I looked for Alan from behind my closed eyes, but I could not open them again, dizzy as I were, and then I felt’t upon me – a wild pulsing deep in my belly, and my own heartbeat rang loud in my ears as a drum. Lips pulled at my breasts as the mouths between my legs locked on some hidden place there, nearly drawing my breath from my lungs as’t coaxed the heat full from me. I felt I would scream from the intensity of’t, but the only cry I heard was Alan’s as I floated apart from myself, limbs light as feathers, and I shuddering like a child with the fever.

And then’t stopped, as quickly as a dream when you wake up sudden, and ’twas none but me on that cliff, silent and cold, with none but the sound of the waves.

And Alan’s voice soft beneath them, carried by laughter. And me, alone, red with shame and green with jealousy, for I was left behind.

They say she came because she heard the singing, say she heard’t o’er the cliff on the edge of the Beeks’ field, right down under the waves. They say none of us saw her for what she were, as she sat in that last pew but every Sunday, blanket o’er her legs, they say that even Alan didn’t see until ’twas too late.
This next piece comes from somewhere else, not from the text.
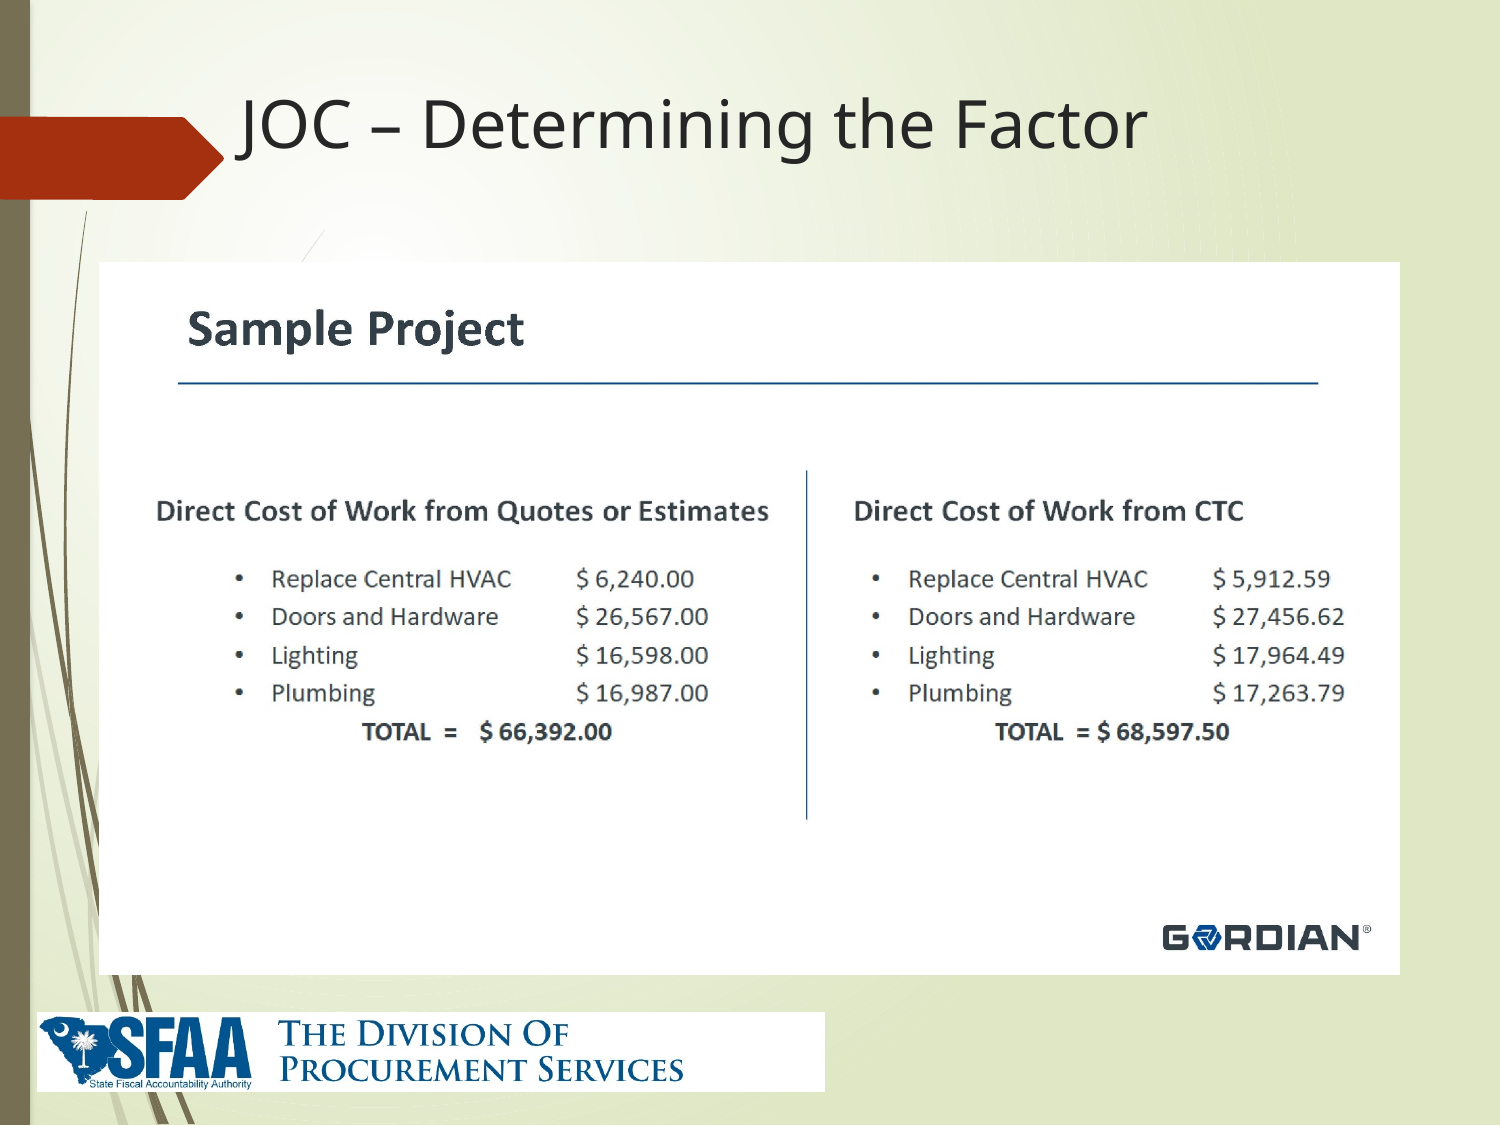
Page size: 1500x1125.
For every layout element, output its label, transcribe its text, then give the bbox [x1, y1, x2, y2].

title JOC – Determining the Factor [225, 74, 1425, 200]
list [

They say – now, they say — that surely ’twas a curse upon us, but if ’twere, then I am a heathen, for how I long for those demons again. Some few say ’twere a blessing, but if that be so, I ha’been passed o’er for heaven by the angels themselves. In any event, I cannot step into church again, knowing I be either scorned by angels, or am in thrall with devils. They say I am simply too heavy with grief about Alan. What they say ’tisn’t right, but they’ll never know’t.

They say to John to carve her face into the last pew, so as to warn others that might come that we know of them, and will not be fooled again. I say naught a thing – but watch as he carves her beautiful face, hoping they come again, and mistake’t instead for a welcome, and I spend my Sundays instead on the cliffs, learning to sing, closer to God.